The battery lights are mainly there as back-ups. I rarely use them (< 2% of the time), and only in combination with the dynamo lights. To be honest, I think the Radbots are *too* bright for most use, especially at night, esp. commuting at low speeds in the inner city. I say this after riding and driving behind them when they were on my partner's bike. I keep them 'cos it seems wasteful to throw them away, it's good to have a backup when far from home (mandatory for Audax), and they are excellent to use as torches when doing repairs or fossicking about at night. And I sometimes use one of them in the *daytime* on busy roads in heavy traffic. When I use them, I use them on steady. I've set up the front light so it points just ahead of the wheel; it's there as a back up. Except to test it, I haven't turned it on for c.18 months.
4. The fellow from whom I got the dynamo lights and the SP hub conducts many long range tests and reviews of dynamo lights and hubs.They make interesting, if sometimes too detailed, reading: http://swhs.home.xs4all.nl/fiets/tests/ ... ex_en.html
. There're also many, sometimes interesting, discussions on the candlepower forums.
5. It's important to remember that many bike shops and online retailers have vested interests in the lights they sell and test; and they are often not well equipped, either conceptually or in lab. resources, to conduct a test. I've had many a bike shop mech tell me "Brand-ABC lights are great, they're the brightest there are! You need the brightest lights you can get" And so on. I stopped believing anything bike mechs told me in 1978. It's saved me a lot of money. I like the SWHS tester because he provides a lot of detail, tests long term, is reasonably up front about his assumptions and the limitations of his and other testing processes, and references the European guidelines on bike lighting. However, now that he has moved into selling lights as well as testing them, he too must be considered to have a vested interest. I was happy to buy from him 'cos I found his reasoning about lights agreed with my experience and other research I had done. (You can find his lights on eBay
. When I dealt with him he was the quickest, most efficient retailer I'd ever dealt with.)
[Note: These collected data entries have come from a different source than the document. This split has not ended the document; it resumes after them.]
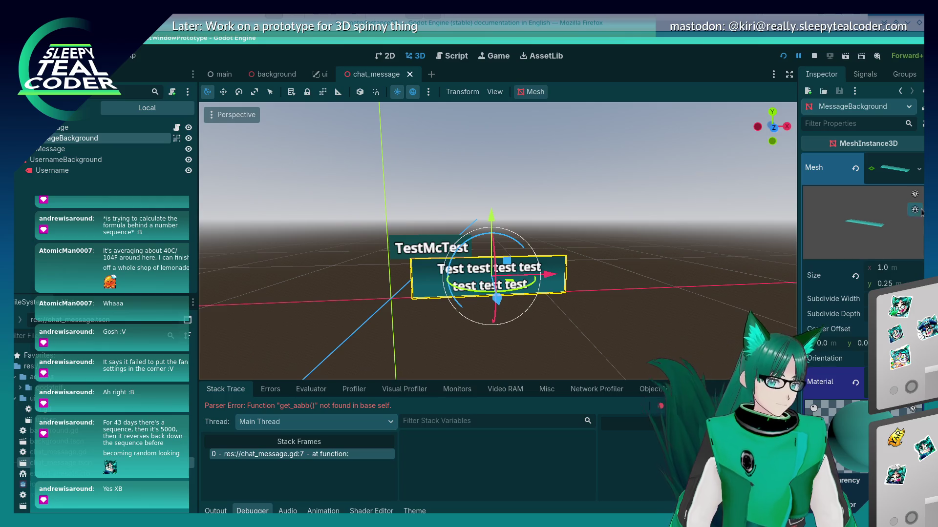
pyautogui.click(831, 382)
pyautogui.scroll(-10, 862, 293)
pyautogui.scroll(4, 862, 293)
pyautogui.scroll(5, 862, 293)
pyautogui.click(860, 132)
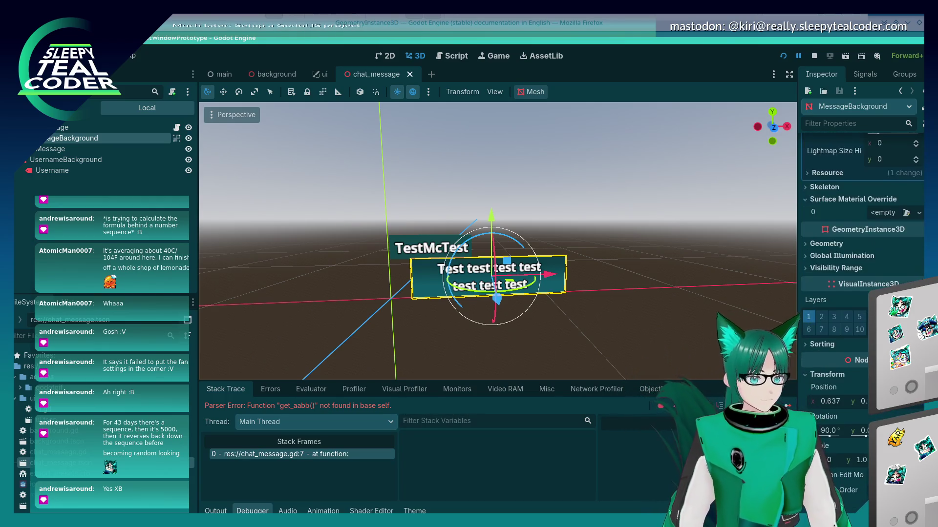
pyautogui.scroll(-3, 862, 293)
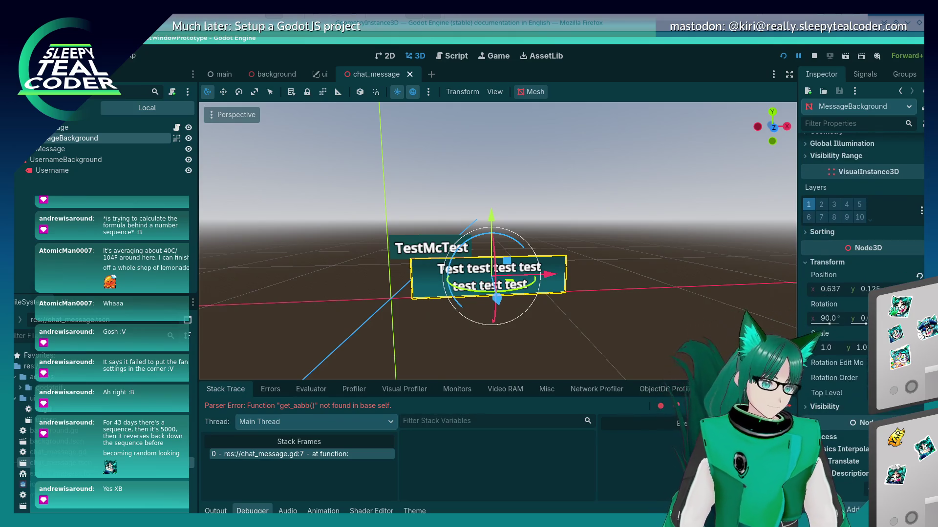
# - Filter the inspector by 'aabb', expand Geometry and Sorting, and uncheck Use AABB Center
pyautogui.click(841, 123)
pyautogui.write('aabb')
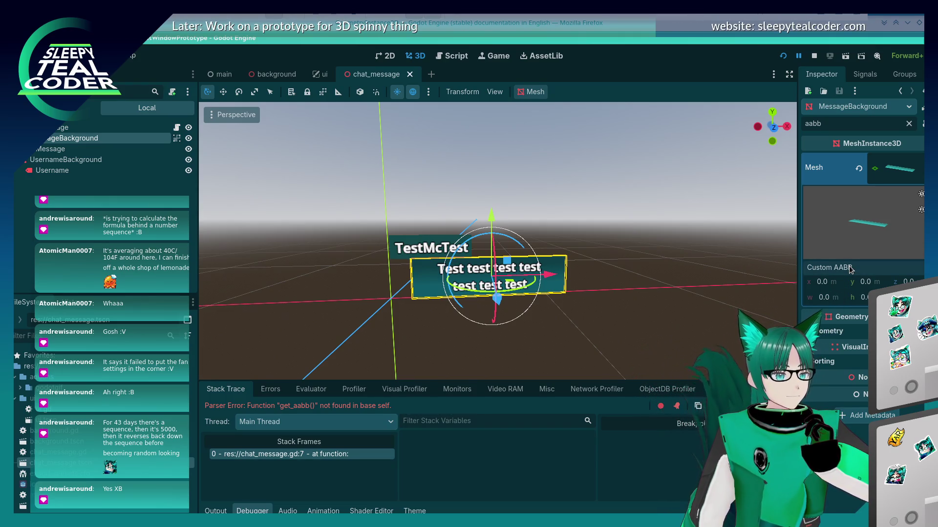
pyautogui.click(826, 331)
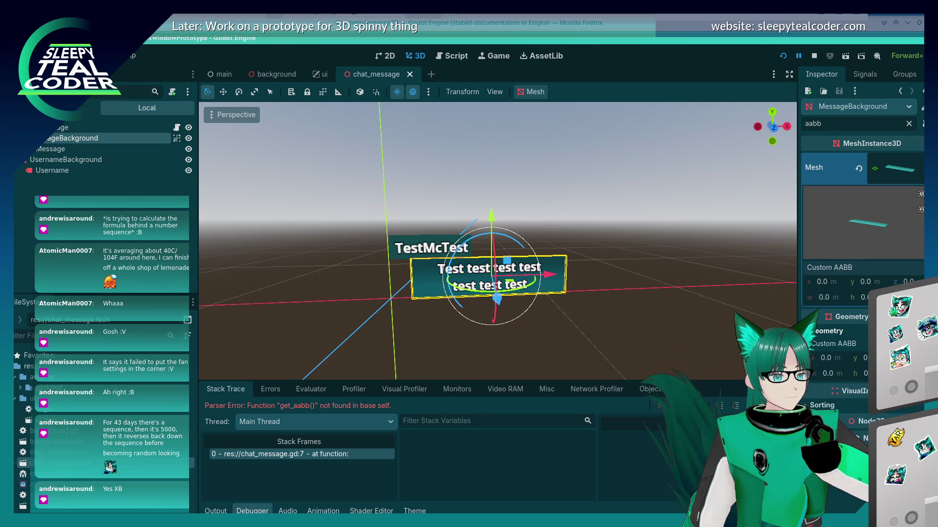
pyautogui.click(811, 405)
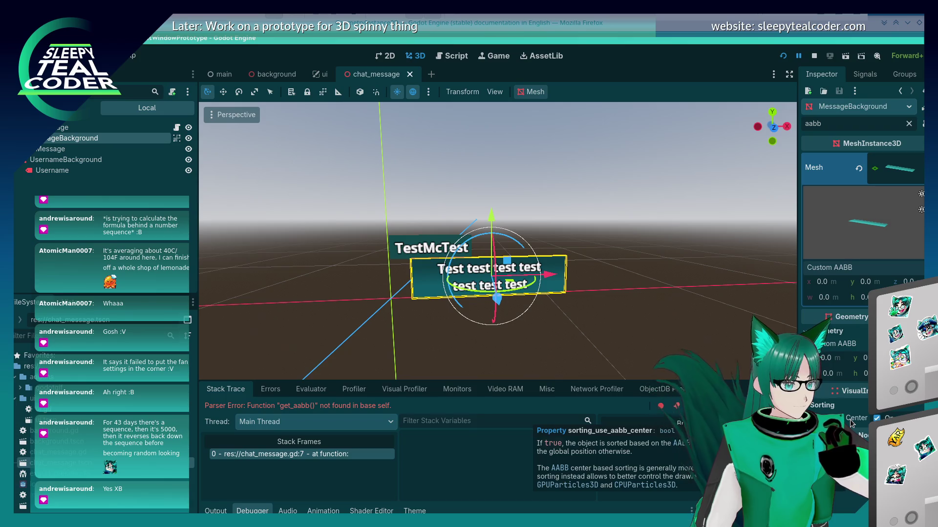
pyautogui.click(862, 421)
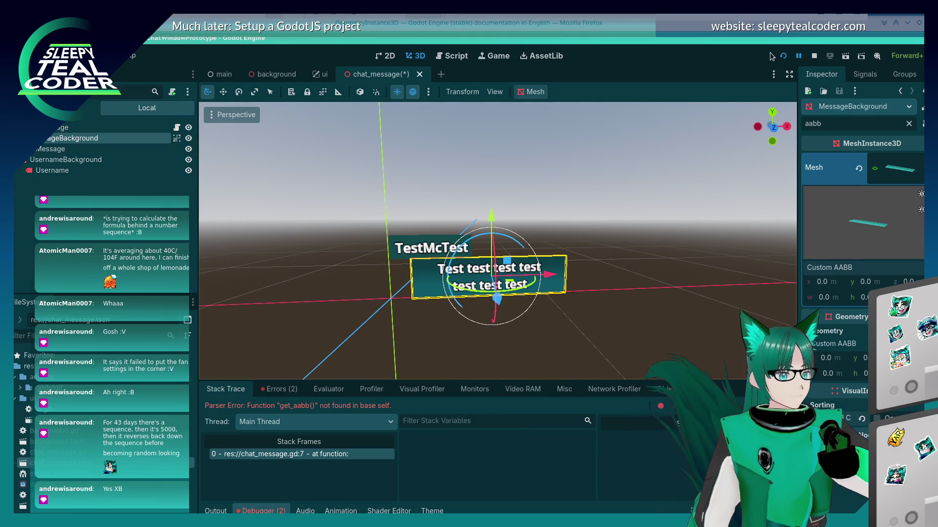
# - Run the project, add three test chat messages, then stop it and reopen chat_message.gd
pyautogui.press('F5')
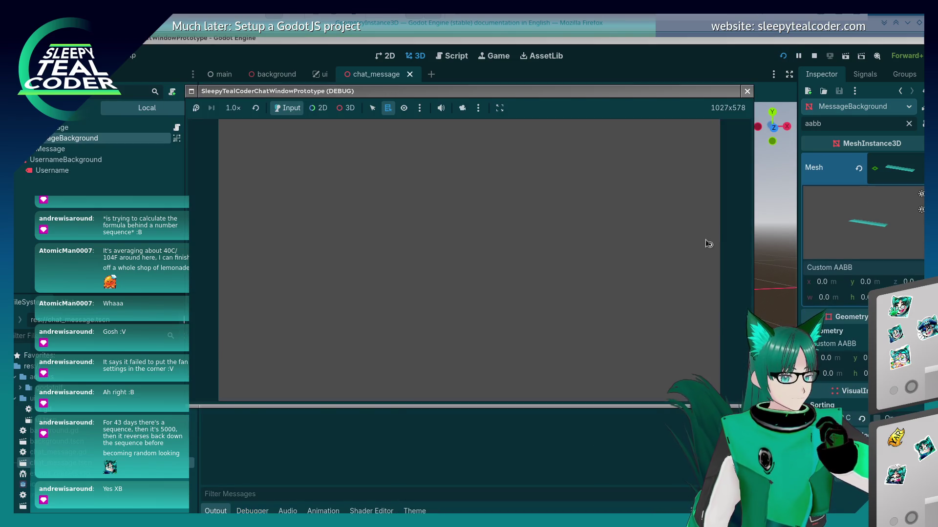
pyautogui.click(578, 150)
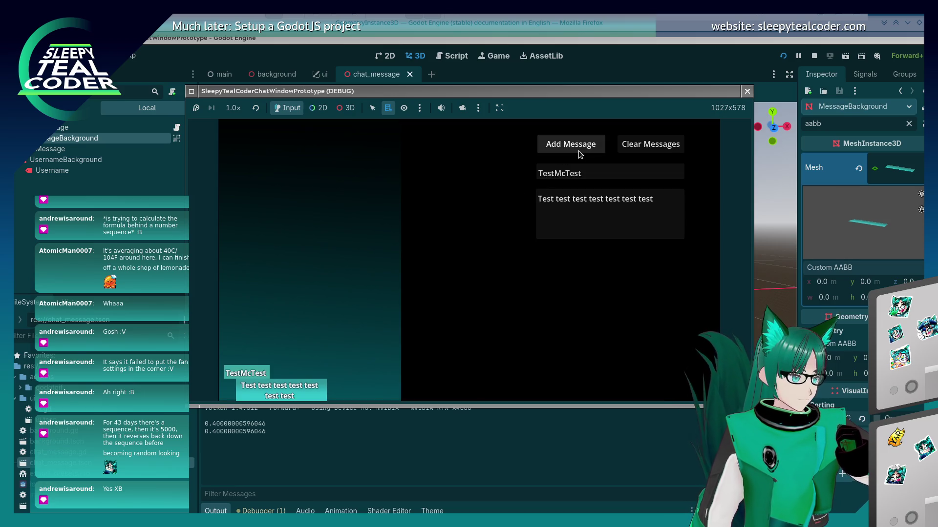
pyautogui.click(578, 150)
pyautogui.click(578, 151)
pyautogui.press('F8')
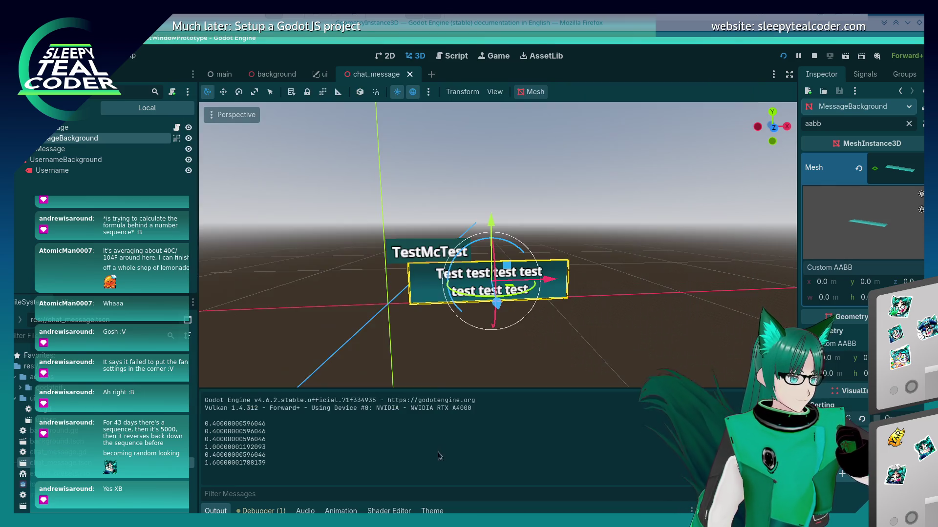
pyautogui.press('ctrl+F3')
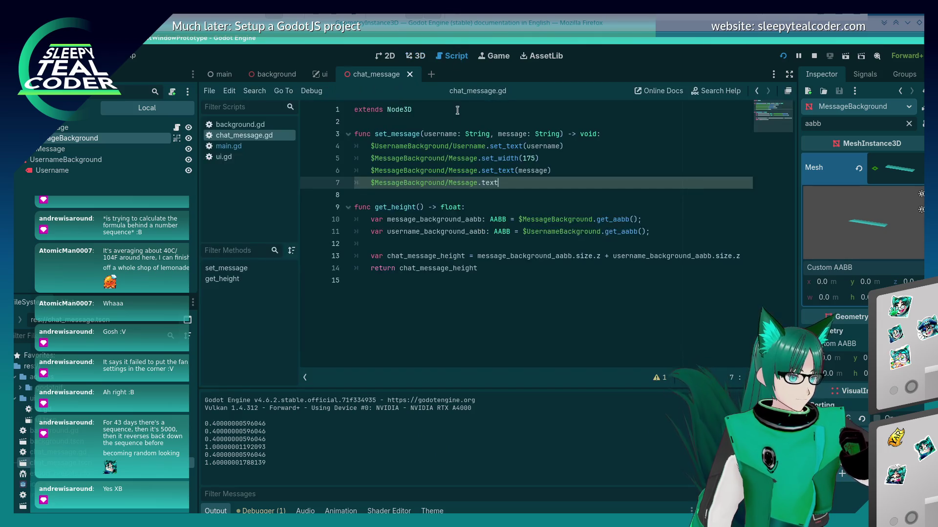
# - Clear the leftover expression on line 7 and start a str( call
pyautogui.press('shift+Home')
pyautogui.press('BackSpace')
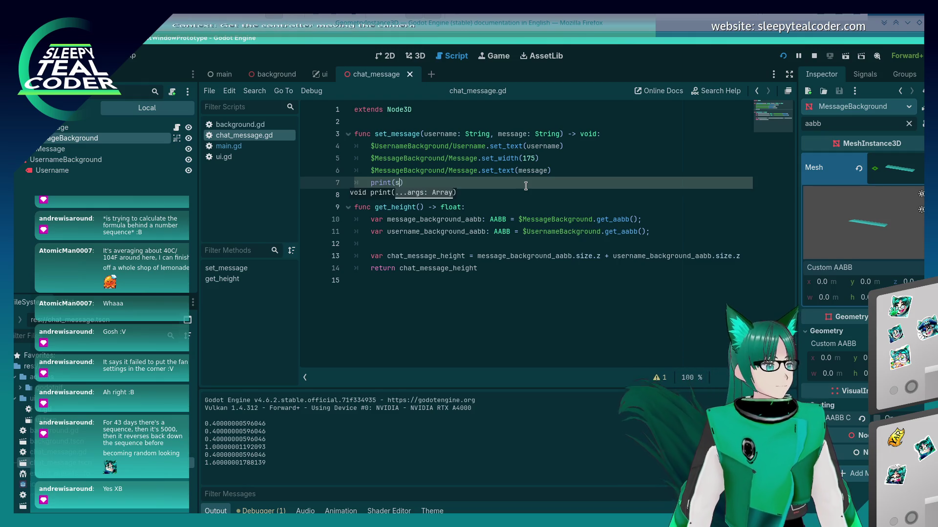
pyautogui.write('str(')
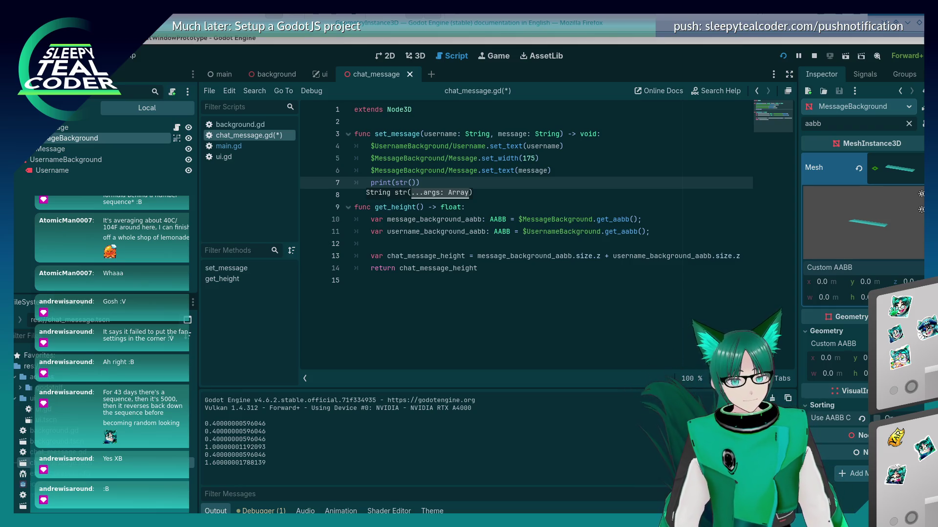
# - Fill it with line 6's MessageBackground/Message node path plus get_aabb(), and save the script
pyautogui.click(570, 172)
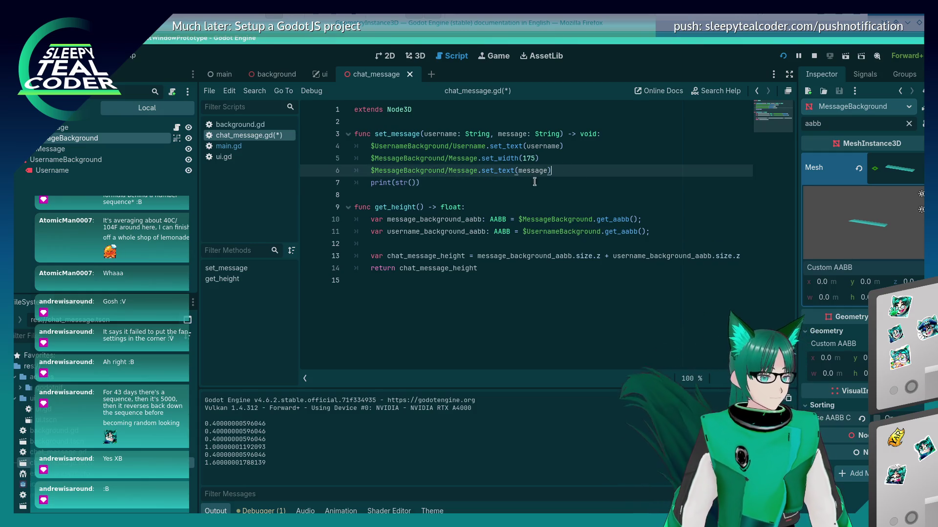
pyautogui.click(437, 184)
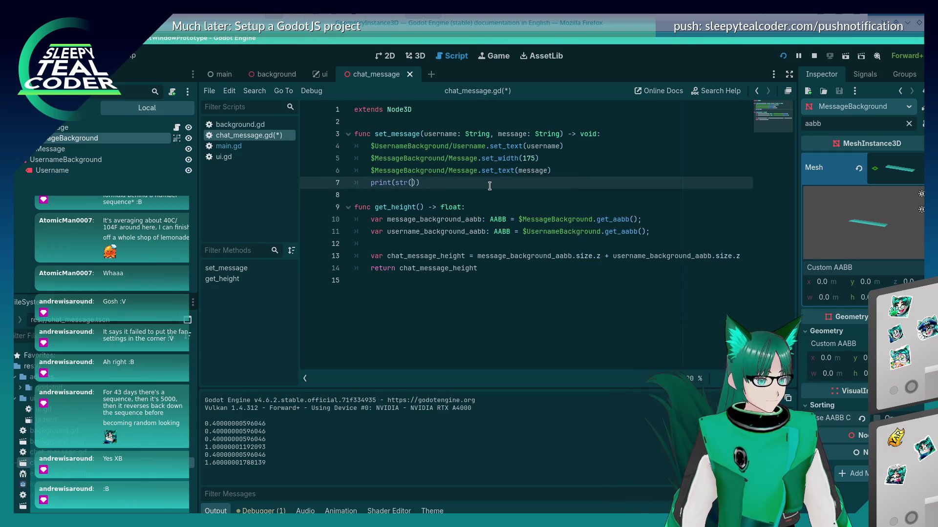
pyautogui.press('Up')
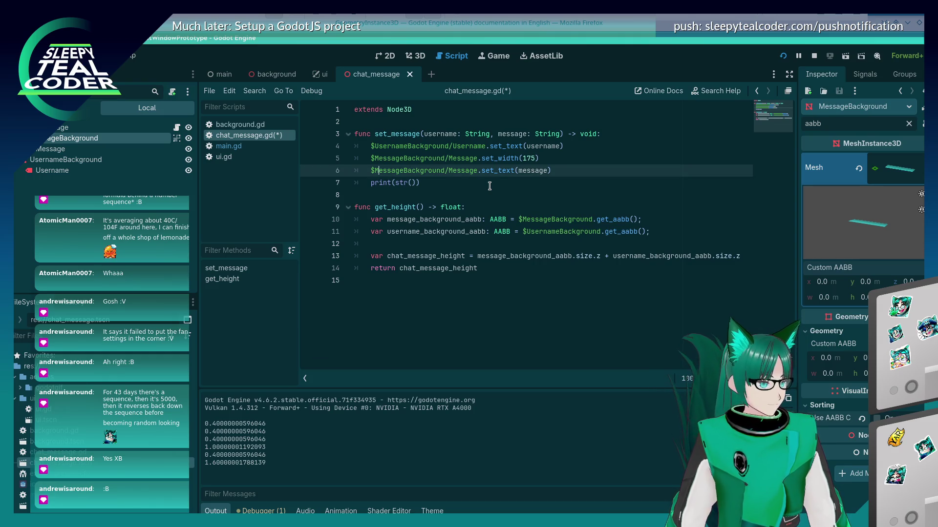
pyautogui.press('shift+End')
6. Finally. I first used hub dynamo driven lights in the mid-1970s. The hubs were far heavier than today's and the lights more or less ludicrously dim unless you mounted them on the front drop out. But the battery lights of that era were even cruder. (Altho' I liked the ones you could attach on your arms or beside your knees--they could be seen through 270deg; I think MAFAC made them.) It's great that with newer technology and proper guidelines hub driven lights are now a viable, if initially expensive, alternative.